▸ **Entries provided**
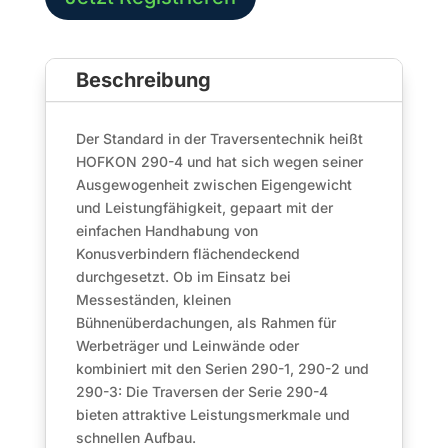
Traverse
|
Black
Beschreibung
Line
Menge
Der Standard in der Traversentechnik heißt
HOFKON 290-4 und hat sich wegen seiner
Ausgewogenheit zwischen Eigengewicht
und Leistungfähigkeit, gepaart mit der
einfachen Handhabung von
Konusverbindern flächendeckend
durchgesetzt. Ob im Einsatz bei
Messeständen, kleinen
Bühnenüberdachungen, als Rahmen für
Werbeträger und Leinwände oder
kombiniert mit den Serien 290-1, 290-2 und
290-3: Die Traversen der Serie 290-4
bieten attraktive Leistungsmerkmale und
schnellen Aufbau.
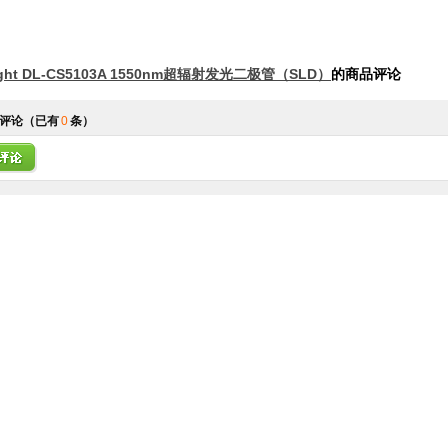
light DL-CS5103A 1550nm超辐射发光二极管（SLD）
的商品评论
评论
（已有
0
条）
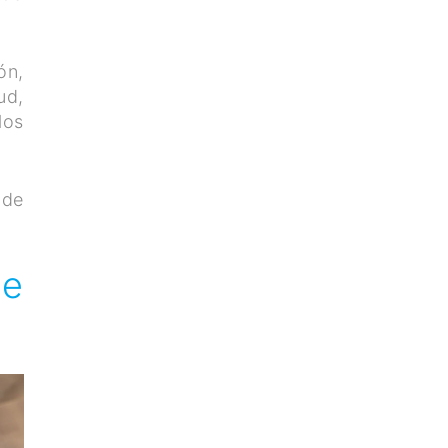
ón,
ud,
los
 de
de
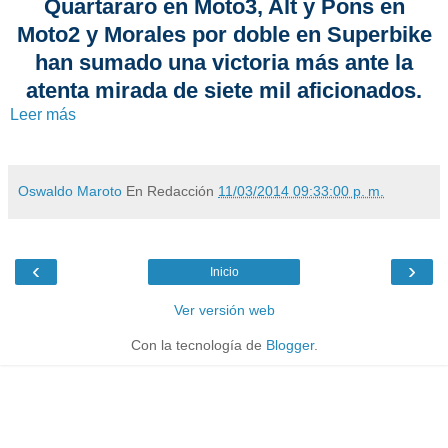
Quartararo en Moto3, Alt y Pons en
Moto2 y Morales por doble en Superbike
han sumado una victoria más ante la
atenta mirada de siete mil aficionados.
Leer más
Oswaldo Maroto
En Redacción
11/03/2014 09:33:00 p. m.
‹
›
Inicio
Ver versión web
Con la tecnología de
Blogger
.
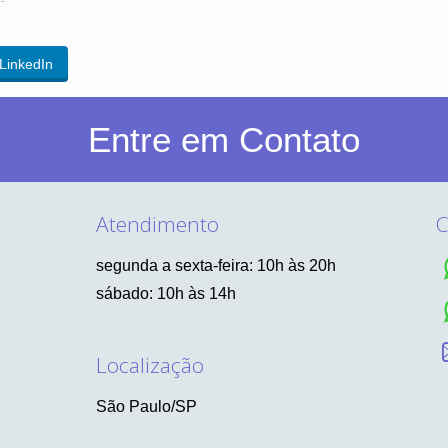
LinkedIn
Entre em Contato
Atendimento
C
segunda a sexta-feira: 10h às 20h
sábado: 10h às 14h
Localização
São Paulo/SP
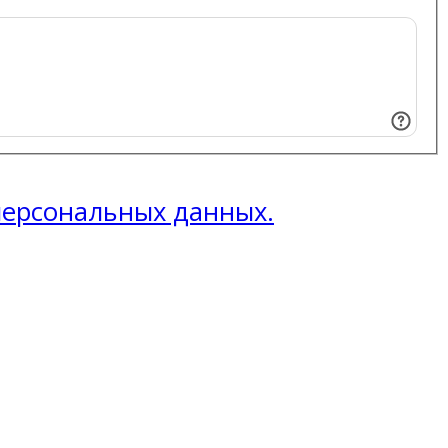
 персональных данных.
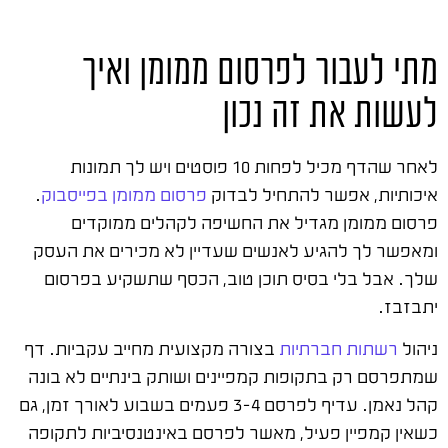
מתי לעבור לפרסום ממומן ואיך
לעשות את זה נכון
לאחר שהדף מכיל לפחות 10 פוסטים ויש לך תמונות
איכותיות, אפשר להתחיל לבדוק
פרסום ממומן בפייסבוק
.
פרסום ממומן מגדיל את החשיפה לקהלים ממוקדים
ומאפשר לך להגיע לאנשים שעדיין לא מכירים את העסק
שלך. אבל בלי בסיס תוכן טוב, הכסף שתשקיע בפרסום
יתבזבז.
ניהול
רשתות חברתיות
בצורה מקצועית מחייב עקביות. דף
שמתפרסם רק בתקופות קמפיינים ושותק בינתיים לא בונה
קהל נאמן. עדיף לפרסם 3-4 פעמים בשבוע לאורך זמן, גם
כשאין קמפיין פעיל, מאשר לפרסם באינטנסיביות לתקופה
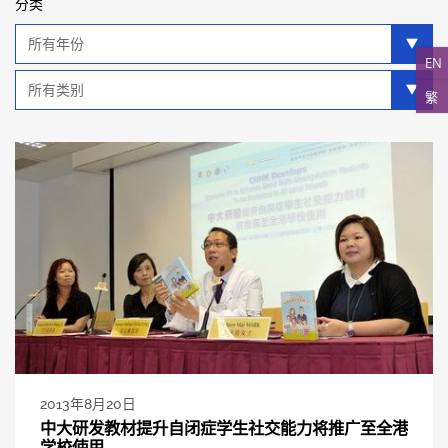
分类
年
分
EN
类
类
繁
别
分
类
2013年8月20日
中大研发教材提升自闭症学生社交能力将推广至全港
学校使用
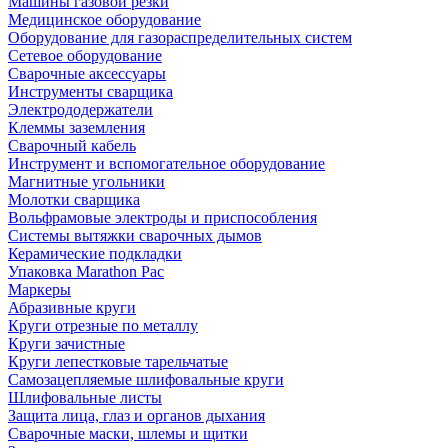
Машины газовой резки
Медицинское оборудование
Оборудование для газораспределительных систем
Сетевое оборудование
Сварочные аксессуары
Инструменты сварщика
Электрододержатели
Клеммы заземления
Сварочный кабель
Инструмент и вспомогательное оборудование
Магнитные угольники
Молотки сварщика
Вольфрамовые электроды и приспособления
Системы вытяжки сварочных дымов
Керамические подкладки
Упаковка Marathon Pac
Маркеры
Абразивные круги
Круги отрезные по металлу
Круги зачистные
Круги лепестковые тарельчатые
Самозацепляемые шлифовальные круги
Шлифовальные листы
Защита лица, глаз и органов дыхания
Сварочные маски, шлемы и щитки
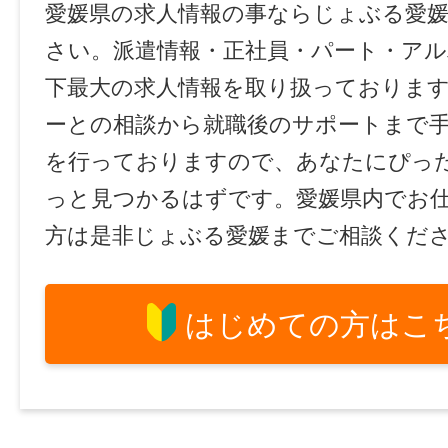
愛媛県の求人情報の事ならじょぶる愛
さい。派遣情報・正社員・パート・ア
下最大の求人情報を取り扱っておりま
ーとの相談から就職後のサポートまで
を行っておりますので、あなたにぴっ
っと見つかるはずです。愛媛県内でお
方は是非じょぶる愛媛までご相談くだ
はじめての方はこ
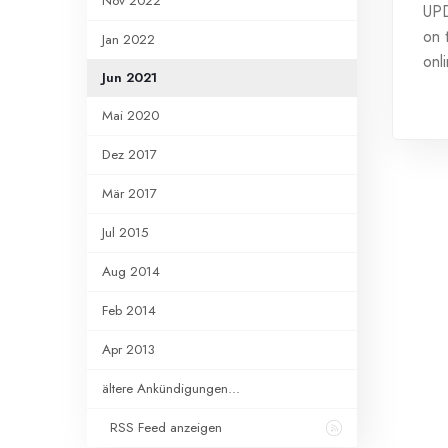
Nov 2022
UPD
on 
Jan 2022
onl
Jun 2021
Mai 2020
Dez 2017
Mär 2017
Jul 2015
Aug 2014
Feb 2014
Apr 2013
ältere Ankündigungen...
RSS Feed anzeigen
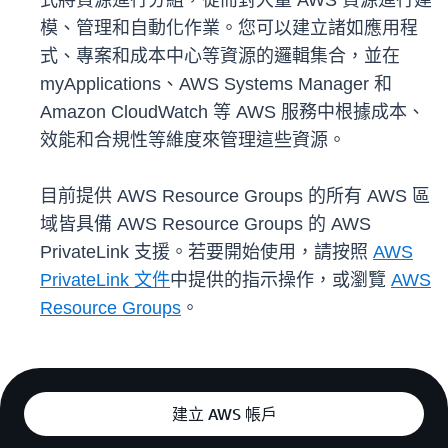
式將資源進行分組，從而對大量 AWS 資源進行建
模、管理和自動化作業。您可以建立諸如應用程
式、專案和成本中心等資源的邏輯集合，並在
myApplications、AWS Systems Manager 和
Amazon CloudWatch 等 AWS 服務中根據成本、
效能和合規性等維度來管理這些資源。
目前提供 AWS Resource Groups 的所有 AWS 區
域皆具備 AWS Resource Groups 的 AWS
PrivateLink 支援。若要開始使用，請按照
AWS
PrivateLink 文件
中提供的指示操作，或瀏覽
AWS
Resource Groups
。
建立 AWS 帳戶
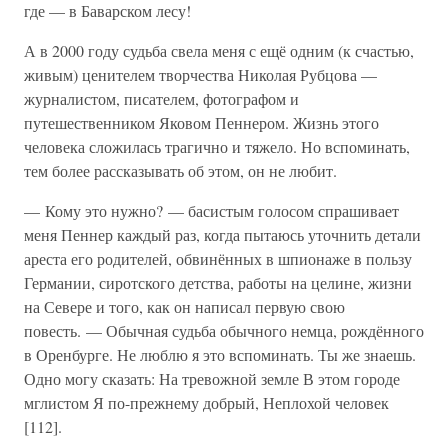
где — в Баварском лесу!
А в 2000 году судьба свела меня с ещё одним (к счастью,
живым) ценителем творчества Николая Рубцова —
журналистом, писателем, фотографом и
путешественником Яковом Пеннером. Жизнь этого
человека сложилась трагично и тяжело. Но вспоминать,
тем более рассказывать об этом, он не любит.
— Кому это нужно? — басистым голосом спрашивает
меня Пеннер каждый раз, когда пытаюсь уточнить детали
ареста его родителей, обвинённых в шпионаже в пользу
Германии, сиротского детства, работы на целине, жизни
на Севере и того, как он написал первую свою
повесть. — Обычная судьба обычного немца, рождённого
в Оренбурге. Не люблю я это вспоминать. Ты же знаешь.
Одно могу сказать: На тревожной земле В этом городе
мглистом Я по-прежнему добрый, Неплохой человек
[112].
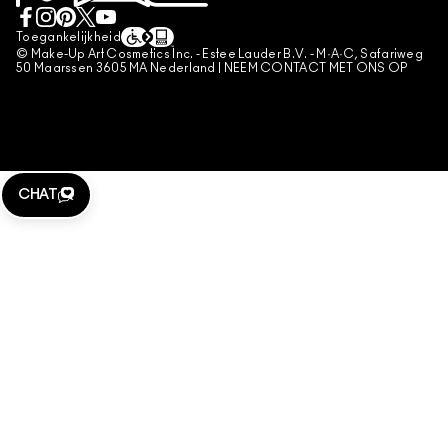
VERKOOPSVOORWAARDEN
NEEM CONTACT MET ONS OP
NAMAAKPRODUCTEN
Toegankelijkheid
CONTACTEER FABRIKANT
© Make-Up Art Cosmetics Inc. - Estee Lauder B.V. - M·A·C, Safariweg
ALGEMENE VOORWAARDEN POA
50 Maarssen 3605 MA Nederland |
NEEM CONTACT MET ONS OP
BEHEER VAN COOKIES
CHAT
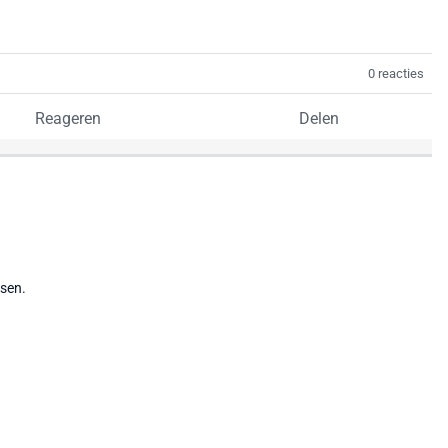
0 reacties
Reageren
Delen
tsen.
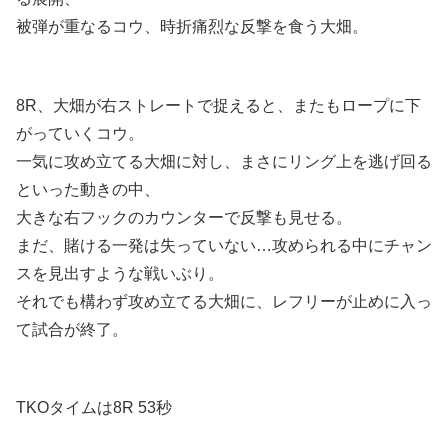
被弾が重なるコウ、時折痛烈な反撃を食う大畑。
8R、大畑が右ストレートで捉えると、またもロープに下
がっていくコウ。
一気に攻め立てる大畑に対し、まさにリング上を逃げ回る
といった動きの中、
大きな右フックのカウンターで反撃も見せる。
まだ、賭ける一発は失っていない…攻められる中にチャン
スを見出すような戦いぶり。
それでも構わず攻め立てる大畑に、レフリーが止めに入っ
て試合が終了。
TKOタイムは8R 53秒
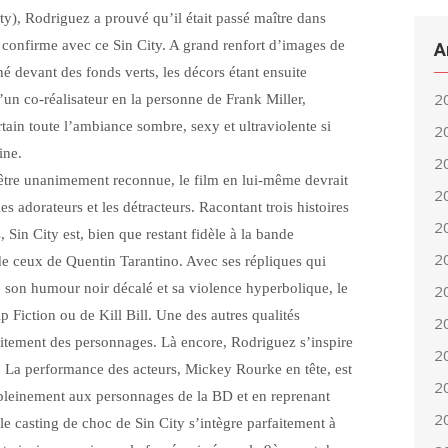
ty), Rodriguez a prouvé qu’il était passé maître dans
l confirme avec ce Sin City. A grand renfort d’images de
A
né devant des fonds verts, les décors étant ensuite
2
d’un co-réalisateur en la personne de Frank Miller,
tain toute l’ambiance sombre, sexy et ultraviolente si
2
ine.
2
t être unanimement reconnue, le film en lui-même devrait
2
les adorateurs et les détracteurs. Racontant trois histoires
2
 Sin City est, bien que restant fidèle à la bande
2
 de ceux de Quentin Tarantino. Avec ses répliques qui
son humour noir décalé et sa violence hyperbolique, le
2
p Fiction ou de Kill Bill. Une des autres qualités
2
raitement des personnages. Là encore, Rodriguez s’inspire
2
. La performance des acteurs, Mickey Rourke en tête, est
2
t pleinement aux personnages de la BD et en reprenant
2
 le casting de choc de Sin City s’intègre parfaitement à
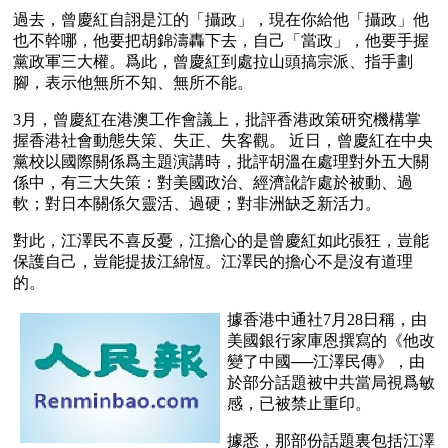
過去，曾慶紅自詡是江的「攝政」，現在你給他「攝政」他
也不幹哪，他要把胡錦濤轟下去，自己「當政」，他要手握
黨政軍三大權。爲此，曾慶紅到處拉山頭搞宗派、指手劃
腳，表示他無所不知、無所不能。
3月，曾慶紅在港澳工作會議上，批評香港政策研究機構掌
握香港社會動態失策、失正、失客觀。 近日，曾慶紅在中央
黨校以國際關係爲主題演講時，批評胡溫在處理對外五大關
係中，有三大失策：對美國政治、經濟訛詐處於被動、過
軟；對日本關係欠靈活、過硬；對非洲缺乏新活力。
對此，江澤民不喜反憂，江擔心的是曾慶紅如此張狂，豈能
保護自己，豈能提拔江綿恆。江澤民的擔心不是沒有道理
的。
據香港中通社7月28日稱，由
美國銀行家庫恩撰寫的《他改
變了中國──江澤民傳》，由
於部分話題被中共當局視爲敏
感，已被禁止重印。
據悉，那部份話題裏包括江澤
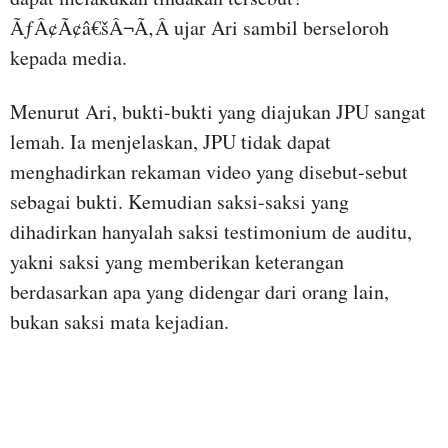
ÃƒÂ¢Ã¢â€šÂ¬Ã‚Â ujar Ari sambil berseloroh
kepada media.
Menurut Ari, bukti-bukti yang diajukan JPU sangat
lemah. Ia menjelaskan, JPU tidak dapat
menghadirkan rekaman video yang disebut-sebut
sebagai bukti. Kemudian saksi-saksi yang
dihadirkan hanyalah saksi testimonium de auditu,
yakni saksi yang memberikan keterangan
berdasarkan apa yang didengar dari orang lain,
bukan saksi mata kejadian.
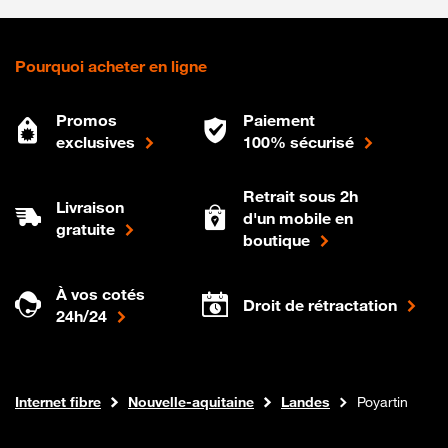
Pourquoi acheter en ligne
Promos
Paiement
exclusives
100% sécurisé
Retrait sous 2h
Livraison
d'un mobile en
gratuite
boutique
À vos cotés
Droit de rétractation
24h/24
Boutique Orange
Internet fibre
Nouvelle-aquitaine
Landes
Poyartin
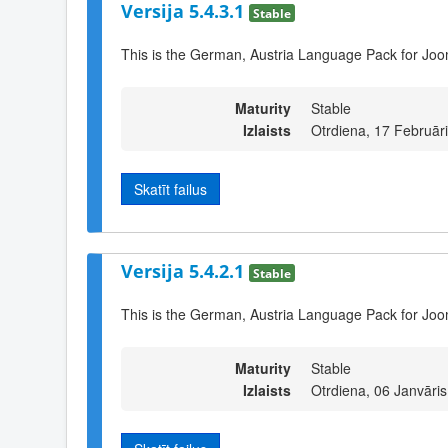
Versija 5.4.3.1
Stable
This is the German, Austria Language Pack for Joo
Maturity
Stable
Izlaists
Otrdiena, 17 Februār
Skatīt failus
Versija 5.4.2.1
Stable
This is the German, Austria Language Pack for Joo
Maturity
Stable
Izlaists
Otrdiena, 06 Janvāri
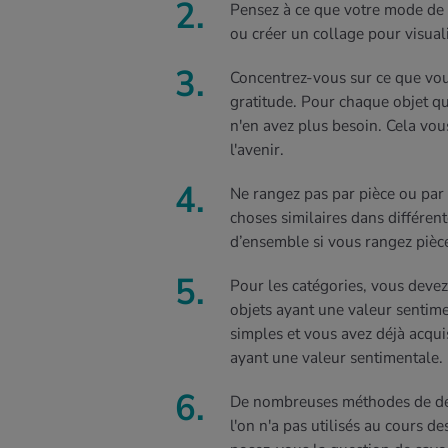
Pensez à ce que votre mode de 
ou créer un collage pour visuali
Concentrez-vous sur ce que vous
gratitude. Pour chaque objet 
n'en avez plus besoin. Cela vou
l'avenir.
Ne rangez pas par pièce ou par
choses similaires dans différen
d’ensemble si vous rangez pièc
Pour les catégories, vous devez 
objets ayant une valeur sentim
simples et vous avez déjà acqui
ayant une valeur sentimentale.
De nombreuses méthodes de dés
l'on n'a pas utilisés au cours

▸ **About this task**
From the material above, set down exactly the lines between the line holding "где — в Баварском лесу!" and the line holding "человека сложилась трагично", inclusive. Include nothing else.

▸ **Output below**
где — в Баварском лесу!
А в 2000 году судьба свела меня с ещё одним (к счастью,
живым) ценителем творчества Николая Рубцова —
журналистом, писателем, фотографом и
путешественником Яковом Пеннером. Жизнь этого
человека сложилась трагично и тяжело. Но вспоминать,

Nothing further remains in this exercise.